**Task item**
Lay out the lines below as a Markdown table with two columns, Row (a row number) and Text (the line), starting at the line that contains "The value of" and ending at the line that contains "Which series has". Include only those lines, skip blank lines, and leave the pictures out.
### The data
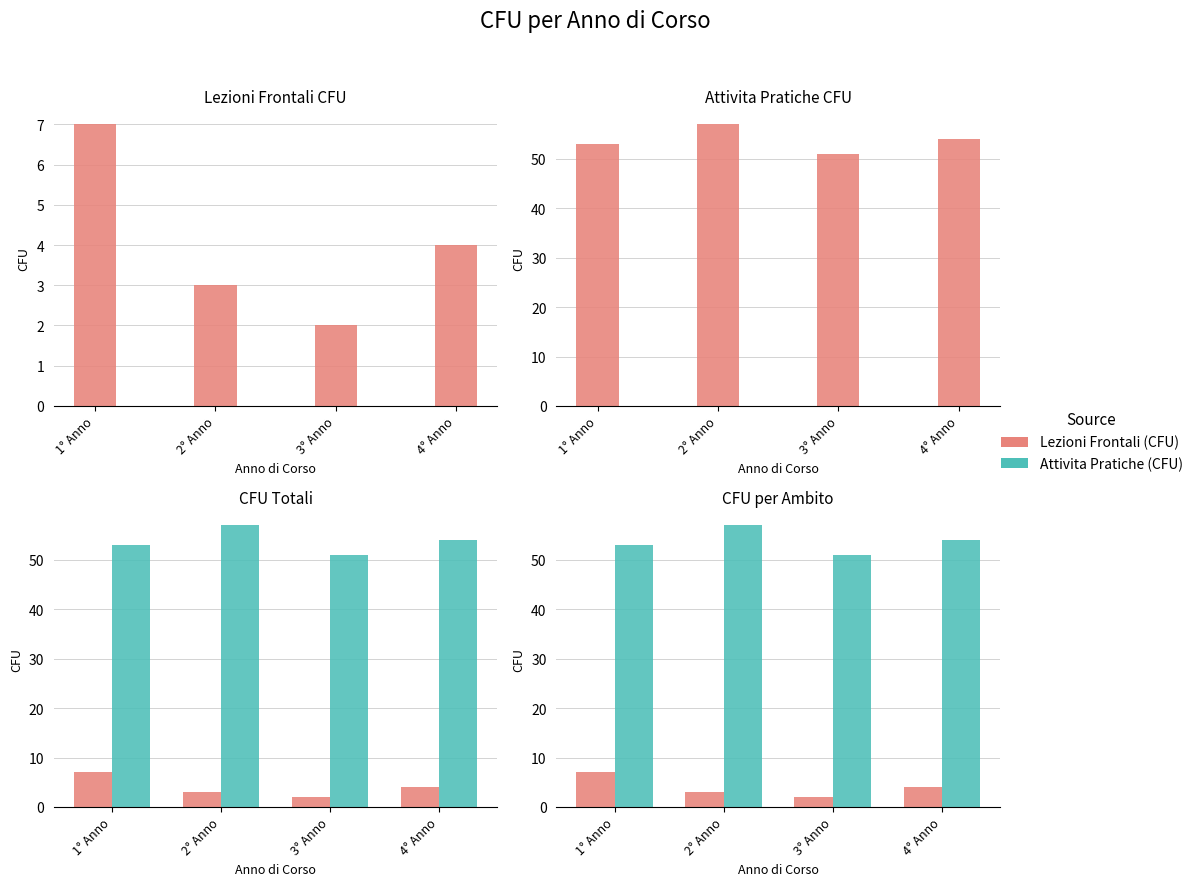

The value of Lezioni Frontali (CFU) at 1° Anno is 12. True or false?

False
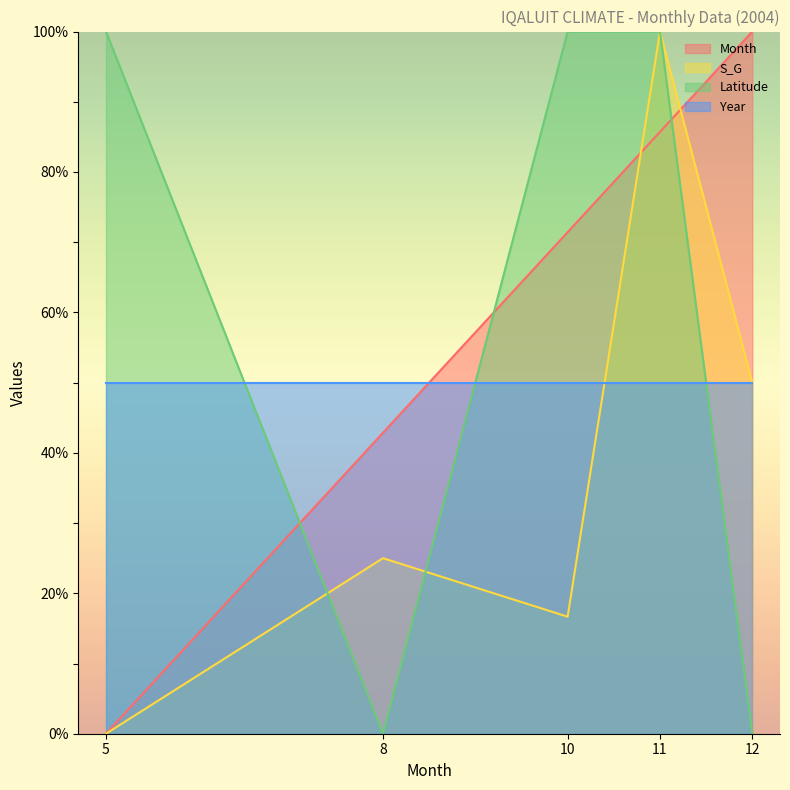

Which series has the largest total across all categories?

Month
######
### The data
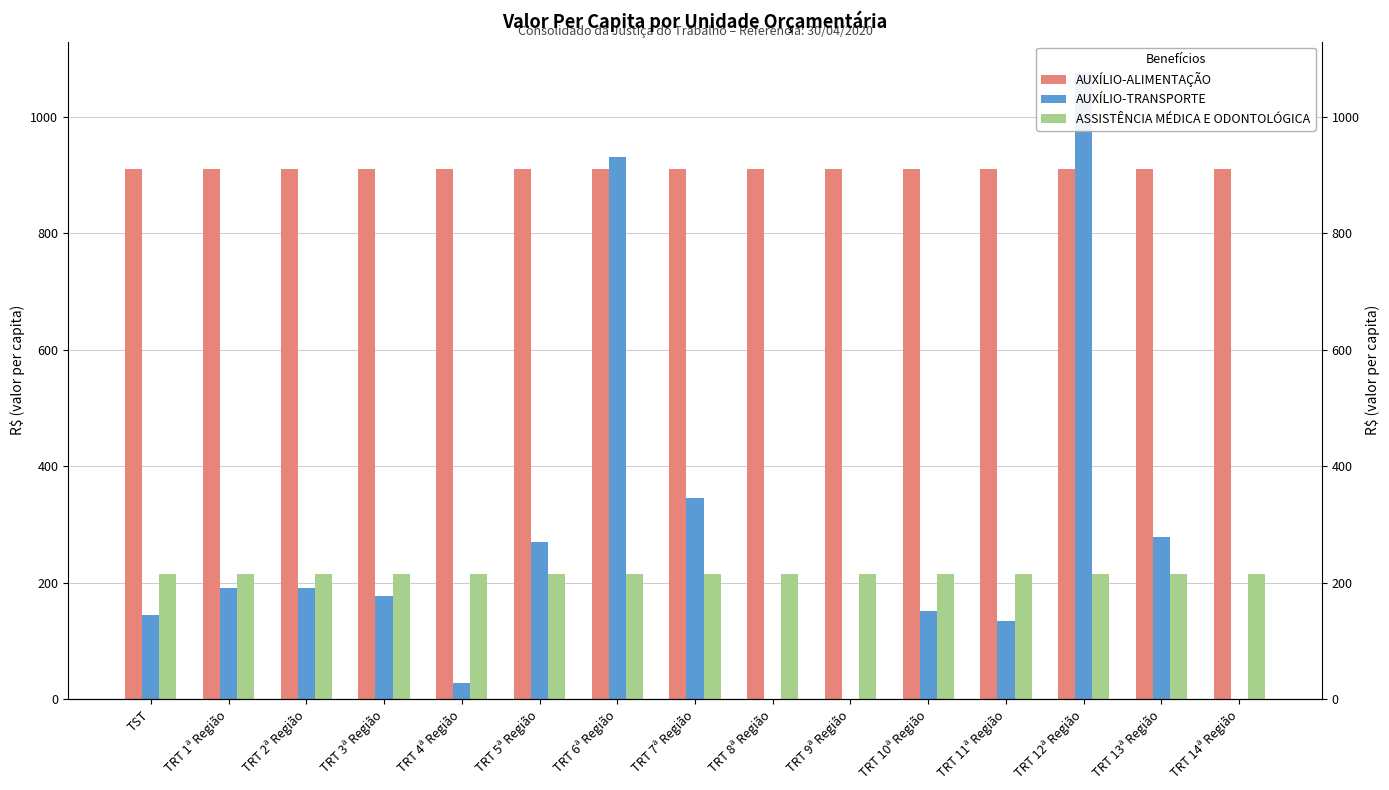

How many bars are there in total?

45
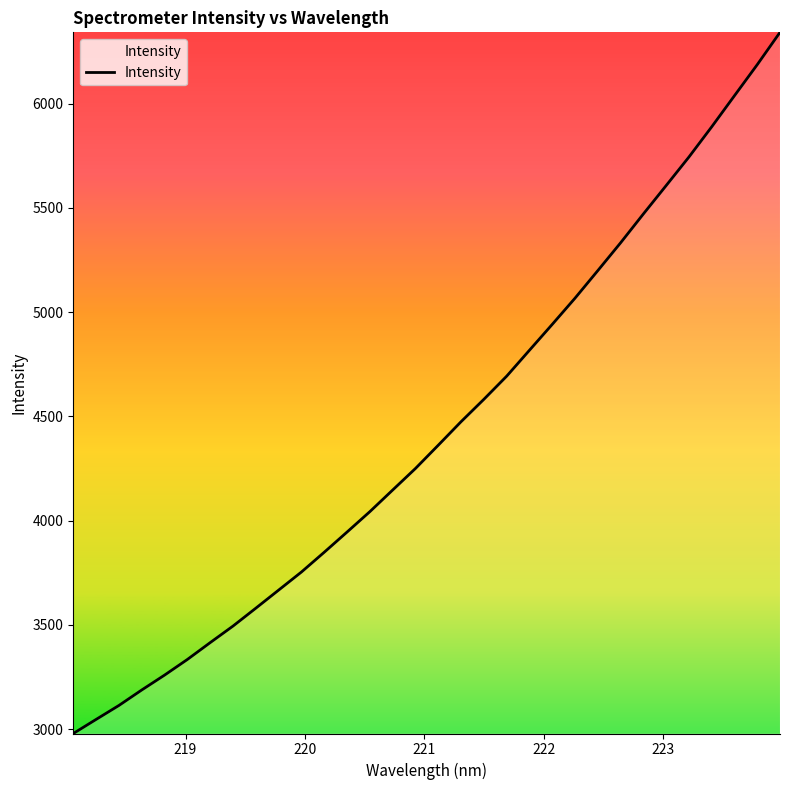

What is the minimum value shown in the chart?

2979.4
######
**Answer to the exercise**
| Row | Text |
|---|---|
| 1 | The value of Lezioni Frontali (CFU) at 1° Anno is 12. True or false? |
| 2 | False |
| 3 | Which series has the largest total across all categories? |